The requirement: build out a notification service that can support 1M events coming through an hour, which each _could_ trigger a notification or notifications based on a ruleset of 100K rules. No small task. After some digging around, came up with an implementation that uses Drools to optimize the checking of the rules to meet the needed event pace. It builds out a rules tree which can basically decide that it only needs to parse 2K of those rules based on a particular event, rather than needing to iterate over the full 100K. Very necessary optimization.
As it turns out, 100K is more than I could get Drools to bear in a single session. Never fear, though: we have multiple rule “types”. If I can send the change event in parallel through N rule processors, each of which handles one or more rule types, well, I’ve probably divided the 100K rules up reasonably and can still meet the performance requirements. Put my rule processor on the end of a Kafka topic that gets pulled on by all of the rule processors: I’ve got parallelization that lets me meet my performance requirement.
So, today I wire key elements of our solution up in a development environment. The rule set is intended to be cached in a Redis instance, and my task today was to figure out how to deploy the Redis instance within kubernetes with an appropriate set of configurations for its workload. I’ve never used Redis before in any significant way, so this was an interesting problem: should it be a standalone single node that handles reads and writes? Should it instead use replication so writes go through one node and reads go through another set? How much CPU and memory? Let’s assume I’ll get those wrong or they’ll need to vary in environments: how do I turn on metrics and visibility into resource usage so I know when we need to change things?
Got all of that worked out for at least a first cut. I go to deploy using docker-compose as a stand-in for kubernetes. Awesome – it stands up and I figure out how to adjust our code’s database connection to use the replication model I’ve chosen (e.g., read from one node, write to another). Great – now I wire up my local environment to the thing it’s loading the data from to see how this works with whatever they’ve got loaded. Hey, it’s development – I’m expecting a paltry data set, just enough to let me show the read/write interactions work out OK.

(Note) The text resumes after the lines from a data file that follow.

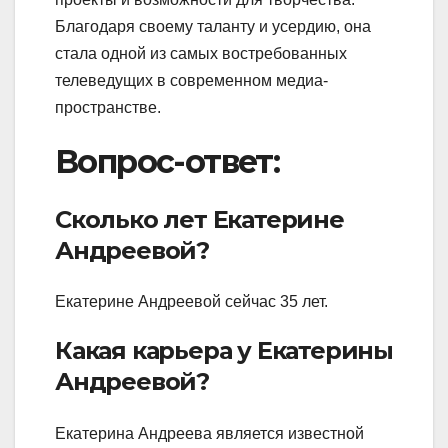
Благодаря своему таланту и усердию, она
стала одной из самых востребованных
телеведущих в современном медиа-
пространстве.
Вопрос-ответ:
Сколько лет Екатерине
Андреевой?
Екатерине Андреевой сейчас 35 лет.
Какая карьера у Екатерины
Андреевой?
Екатерина Андреева является известной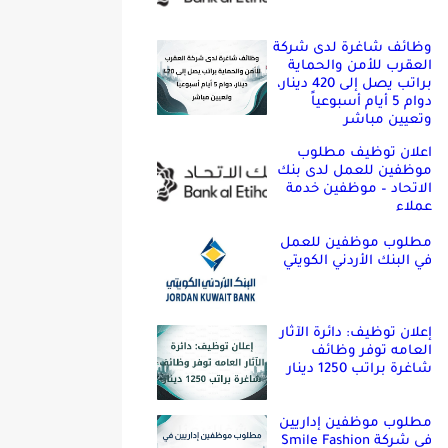
وظائف شاغرة لدى شركة
العقرب للأمن والحماية
براتب يصل إلى 420 دينار،
دوام 5 أيام أسبوعياً
وتعيين مباشر
اعلان توظيف مطلوب
موظفين للعمل لدى بنك
الاتحاد – موظفين خدمة
عملاء
مطلوب موظفين للعمل
في البنك الأردني الكويتي
إعلان توظيف: دائرة الآثار
العامه توفر وظائف
شاغرة براتب 1250 دينار
مطلوب موظفين إداريين
في شركة Smile Fashion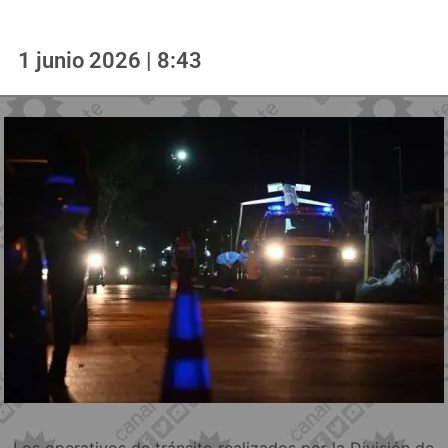
1 junio 2026 | 8:43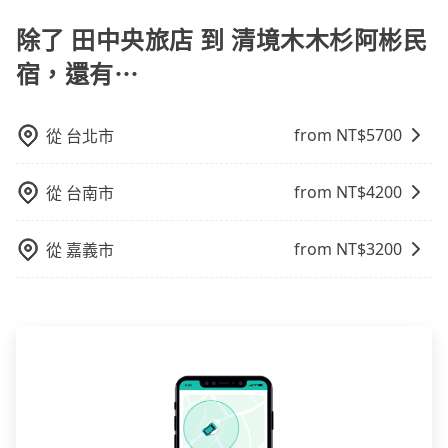
的便利性和彈性，探訪更多的景點，並且可以按照自己
的節奏和時間進行遊覽。除了景點本身，還可以體驗周
除了 田中央旅店 到 清境木木杉阿彬民
邊的文化和風俗，品嚐當地的美食，與當地人交流，深
宿，還有⋯
入體驗當地的生活和文化。在探訪景點時，可以積極尋
找當地導遊或者向當地居民請教，了解更多的深度資訊
和內幕，並且可以在旅途中收集更多的故事和經驗，豐
from NT$
5700
從
台北市
富自己的旅程。
from NT$
4200
從
台南市
from NT$
3200
從
嘉義市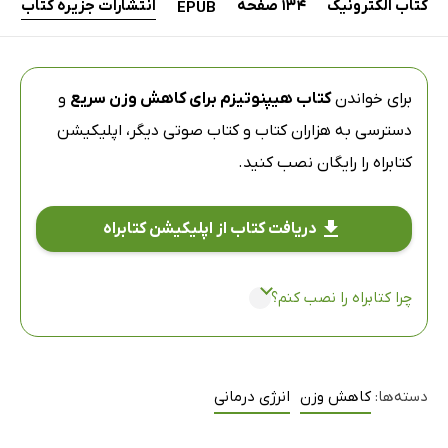
کتاب الکترونیک
134 صفحه
انتشارات جزیره کتاب
EPUB
برای خواندن
کتاب هیپنوتیزم برای کاهش وزن سریع
و
دسترسی به هزاران کتاب و کتاب صوتی دیگر،
اپلیکیشن
کتابراه
را رایگان نصب کنید.
دریافت کتاب از اپلیکیشن کتابراه
چرا کتابراه را نصب کنم؟
دسته‌ها:
کاهش وزن
انرژی درمانی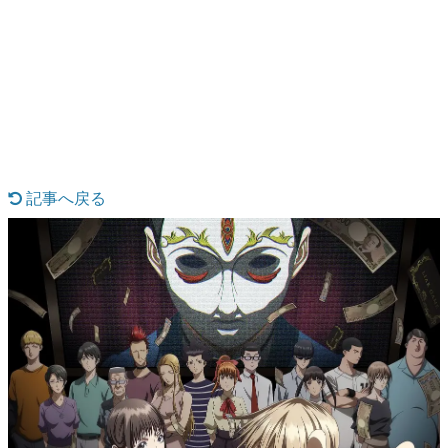
日本のコンテンツ産業やカルチャーに与えた影響を探る企
画です。
日本モバイルゲーム産業史
日本のモバイルゲーム史における主要なトピック・タイト
ルを網羅するほか、開発者へのインタビューや識者による
解説を掲載。約20年の歴史が一望できる決定版！
若ゲのいたり〜ゲームクリエイターの青春〜
『うつヌケ』『ペンと箸』等で知られるマンガ家・田中圭
一先生によるゲーム業界レポートマンガです。
記事へ戻る
なんでゲームは面白い？
ゲーム開発者・hamatsu氏がゲームの魅力を画面や操作の
具体的な形から解き明かしていく、硬派で骨太な評論連載
です。
ゲームが変えた日本語
「経験値」「裏技」「ラスボス」… ゲームにまつわる言葉
の起源や用法の変遷を、コンピューター文化史研究家・タ
イニーP氏が徹底調査。
カテゴリ
特集記事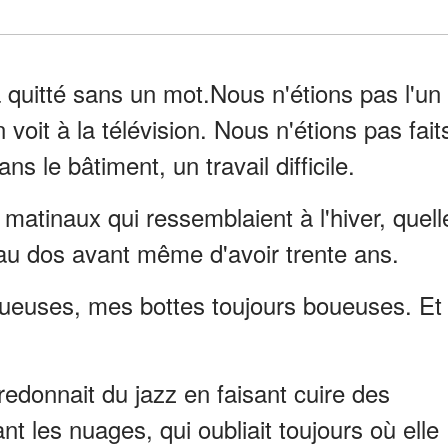
'a quitté sans un mot.Nous n'étions pas l'un
 voit à la télévision. Nous n'étions pas fait
ans le bâtiment, un travail difficile.
matinaux qui ressemblaient à l'hiver, quell
 au dos avant même d'avoir trente ans.
gueuses, mes bottes toujours boueuses. Et
redonnait du jazz en faisant cuire des
t les nuages, qui oubliait toujours où elle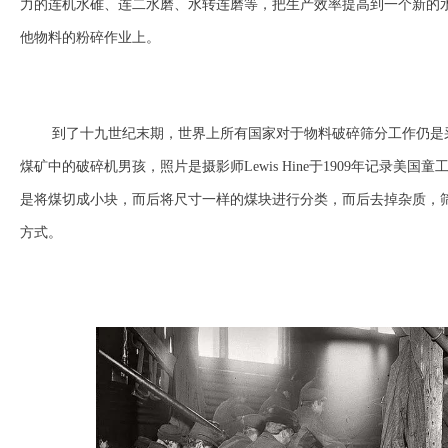
力的连机水碓、连二水磨、水转连磨等，把生产效率提高到一个新的
他物料的粉碎作业上。
到了十九世纪末期，世界上所有国家对于物料破碎筛分工作仍是
煤矿中的破碎机男孩，照片是摄影师Lewis Hine于1909年记录美
是将煤切成小块，而后将尺寸一样的煤块进行分类，而后去掉杂质，
方式。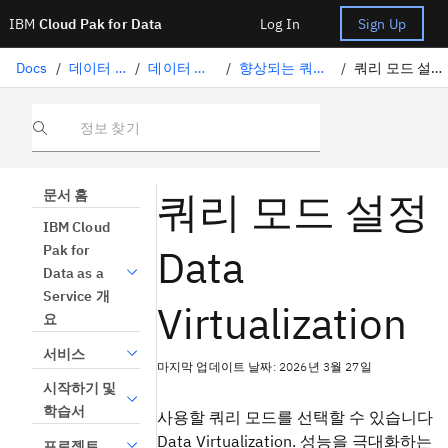
IBM
Cloud Pak for Data
Log In
Sign Up
Docs
/
데이터 준비
/
데이터 가상화
/
향상되는 쿼리 성능
/
쿼리 모드 설정하기
정보 찾기
쿼리 모드 설정
문서 홈
IBM Cloud
Data
Pak for
Data as a
Service 개
Virtualization
요
서비스
마지막 업데이트 날짜: 2026년 3월 27일
시작하기 및
학습서
사용할 쿼리 모드를 선택할 수 있습니다
Data Virtualization
. 성능을 극대화하는
프로젝트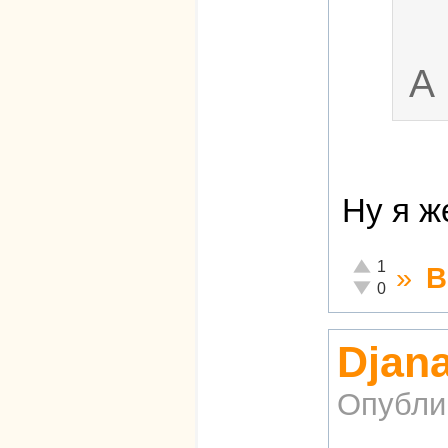
А 
Ну я ж
Отлично!
1
»
В
Неадекватно!
0
Djana
Опубли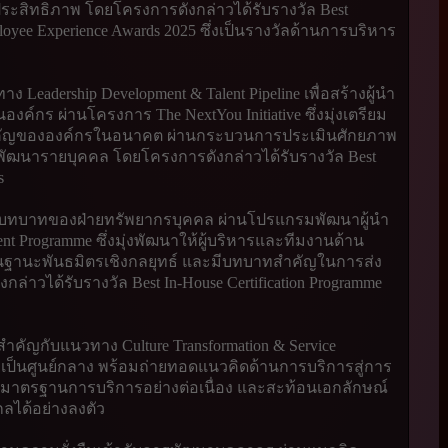
มีประสิทธิภาพ โดยโครงการดังกล่าวได้รับรางวัล Best
oyee Experience Awards 2025 ซึ่งเป็นรางวัลด้านการบริหาร
าง Leadership Development & Talent Pipeline เพื่อสร้างผู้นำ
์กร ผ่านโครงการ The NextYou Initiative ซึ่งมุ่งเตรียม
คัญขององค์กรในอนาคต ผ่านกระบวนการประเมินศักยภาพ
นารายบุคคล โดยโครงการดังกล่าวได้รับรางวัล Best
s
บบทบาทของฝ่ายทรัพยากรบุคคล ผ่านโปรแกรมพัฒนาผู้นำ
t Programme ซึ่งมุ่งพัฒนาให้ผู้บริหารและทีมงานด้าน
ฐานะพันธมิตรเชิงกลยุทธ์ และมีบทบาทสำคัญในการส่ง
าวได้รับรางวัล Best In-House Certification Programme
ำคัญกับแนวทาง Culture Transformation & Service
” เป็นศูนย์กลาง พร้อมถ่ายทอดแนวคิดด้านการบริการสู่การ
ับมาตรฐานการบริการอย่างต่อเนื่อง และสะท้อนเอกลักษณ์
ได้อย่างลงตัว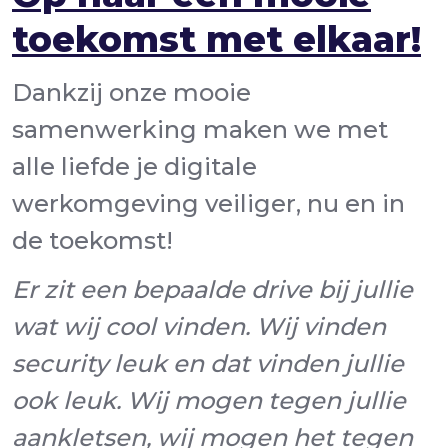
toekomst met elkaar!
Dankzij onze mooie
samenwerking maken we met
alle liefde je digitale
werkomgeving veiliger, nu en in
de toekomst!
Er zit een bepaalde drive bij jullie
wat wij cool vinden. Wij vinden
security leuk en dat vinden jullie
ook leuk. Wij mogen tegen jullie
aankletsen, wij mogen het tegen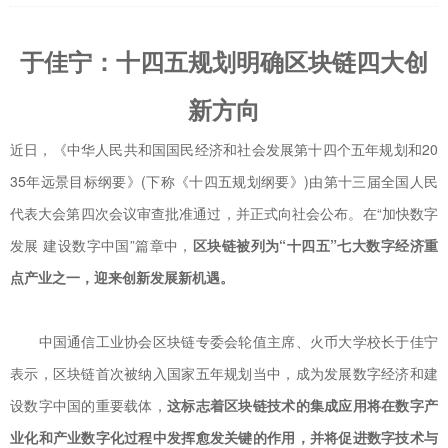
于佳宁：十四五规划明确区块链四大创
新方向
近日，《中华人民共和国国民经济和社会发展第十四个五年规划和20
35年远景目标纲要》(下称《十四五规划纲要》)由第十三届全国人民
代表大会第四次会议审查批准通过，并正式向社会公布。在“加快数字
发展 建设数字中国”篇章中，
区块链被列为“十四五”七大数字经济重
点产业之一，迎来创新发展新机遇。
中国通信工业协会区块链专委会轮值主席、火币大学校长于佳宁
表示，区块链首次被纳入国家五年规划当中，成为发展数字经济和建
设数字中国的重要载体，
这标志着区块链技术的集成应用将在数字产
业化和产业数字化过程中发挥愈发关键的作用，并将促进数字技术与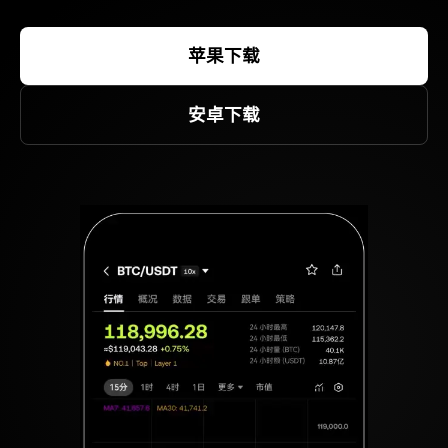
苹果下载
安卓下载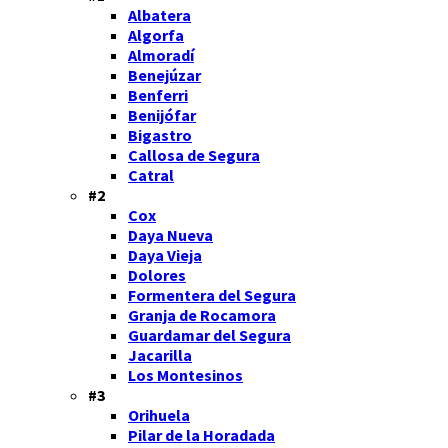
Albatera
Algorfa
Almoradí
Benejúzar
Benferri
Benijófar
Bigastro
Callosa de Segura
Catral
#2
Cox
Daya Nueva
Daya Vieja
Dolores
Formentera del Segura
Granja de Rocamora
Guardamar del Segura
Jacarilla
Los Montesinos
#3
Orihuela
Pilar de la Horadada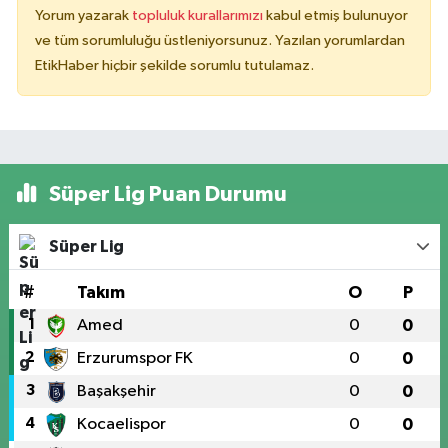
Yorum yazarak
topluluk kurallarımızı
kabul etmiş bulunuyor
ve tüm sorumluluğu üstleniyorsunuz. Yazılan yorumlardan
EtikHaber hiçbir şekilde sorumlu tutulamaz.
Süper Lig Puan Durumu
Süper Lig
#
Takım
O
P
1
Amed
0
0
2
Erzurumspor FK
0
0
3
Başakşehir
0
0
4
Kocaelispor
0
0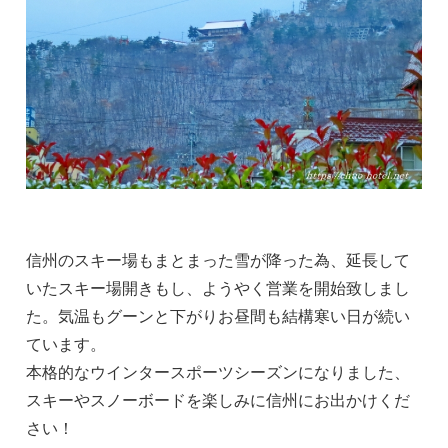
信州のスキー場もまとまった雪が降った為、延長して
いたスキー場開きもし、ようやく営業を開始致しまし
た。気温もグーンと下がりお昼間も結構寒い日が続い
ています。
本格的なウインタースポーツシーズンになりました、
スキーやスノーボードを楽しみに信州にお出かけくだ
さい！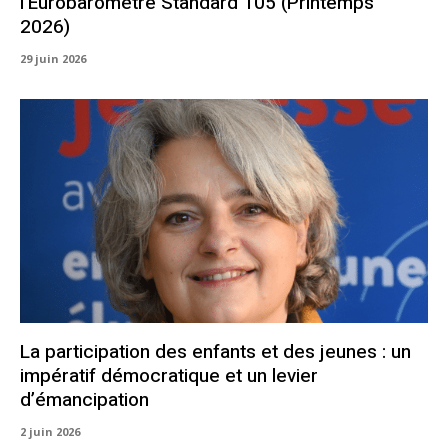
l’Eurobaromètre Standard 105 (Printemps
2026)
29 juin 2026
La participation des enfants et des jeunes : un
impératif démocratique et un levier
d’émancipation
2 juin 2026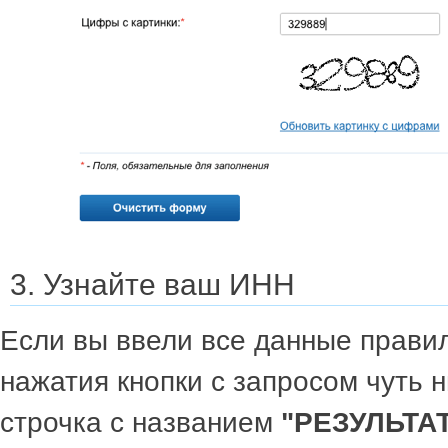
3. Узнайте ваш ИНН
Если вы ввели все данные правил
нажатия кнопки с запросом чуть 
строчка с названием
"РЕЗУЛЬТА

Guess what? The “paltry data set” is 1M+ rows. Not only 1M+ rows, but 1M+ rows all of a single event type – no concept of sharding the events across different processors here, no siree. It’s either back to the drawing board or kill -9
whatever data generation process the upstream system is using. Suspecting the latter, that someone’s gotten overeager with the “we can build it so let’s pump it full!”. Will be interesting to see if the 1M+ number is larger tomorrow!
If none of the above makes sense to you, well, my non-techie analogy would be: your budget is 100K for a house. You’ve got 100K, or at least a path to get to it. But you’re surprised to discover that all of the houses in your reasonable travel area for work are 1M+. And your lease is about to expire. Find a solution!